Patient-Understand-Your-Instructions

The value of any relationship (client, patients, family, business, personal) is ensuring mutual understanding.

An integral part of a patient’s understanding, is to be mindful (self-awareness). The health provider (professional) must be aware of a patient’s (health literacy); exercising patience, listening actively, and focusing on quality interactions.

That means consciously leaving time in the discussion with the patient to ensure his or her understanding of the information. A study study by Schwartzberg, (n.d.), found that physicians assess patients’ understanding of their instruction only two percent of the time. This clearly is an area with room for improvement.

The value and true importance of employing effective interactive communication strategies that demonstrate understanding is having patients “teach back” the information. Or asking, “If this were your medicine (pills, exercise program) tell me how you would take it?” This technique provides a rough measure of health literacy and a good introduction to discussing the instructions in a meaningful manner.

Self-awareness and discernment is so important. If we really think about it, our strengths can be weaknesses, if not cultivated in a well rounded manner. For example, my strength is listening, however, this strength can sometimes lead me to conclude (assume) too quickly a response (judgment) in mind and limit my perception into exploring further solutions. Or, my desire to help by giving too much information, where “less is more” would be just as effective.

Counseling brings so many rewards and gives us the opportunity to share our strengths with others (empathy, listening, persuasion) while also demanding a personal responsibility and accountability for our own actions as trustworthy professionals. Seek first to understand, then to be understood. And to be understood, we need to clarify understanding.

Transcribed page contents
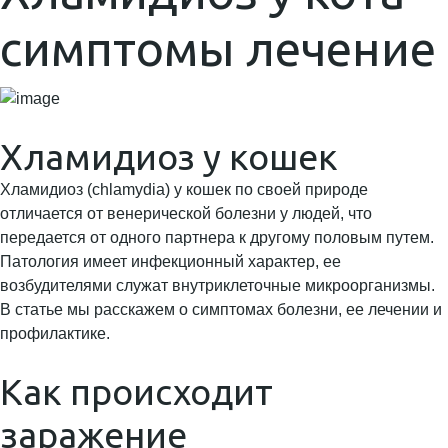
симптомы лечение
Хламидиоз у кошек
Хламидиоз (chlamydia) у кошек по своей природе
отличается от венерической болезни у людей, что
передается от одного партнера к другому половым путем.
Патология имеет инфекционный характер, ее
возбудителями служат внутриклеточные микроорганизмы.
В статье мы расскажем о симптомах болезни, ее лечении и
профилактике.
Как происходит
заражение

Your instructions
From the text on patient understanding, reproduce the passage that begins at "Self-awareness and discernment" and ends after "to clarify understanding.".

Result of the exercise
Self-awareness and discernment is so important. If we really think about it, our strengths can be weaknesses, if not cultivated in a well rounded manner. For example, my strength is listening, however, this strength can sometimes lead me to conclude (assume) too quickly a response (judgment) in mind and limit my perception into exploring further solutions. Or, my desire to help by giving too much information, where “less is more” would be just as effective.

Counseling brings so many rewards and gives us the opportunity to share our strengths with others (empathy, listening, persuasion) while also demanding a personal responsibility and accountability for our own actions as trustworthy professionals. Seek first to understand, then to be understood. And to be understood, we need to clarify understanding.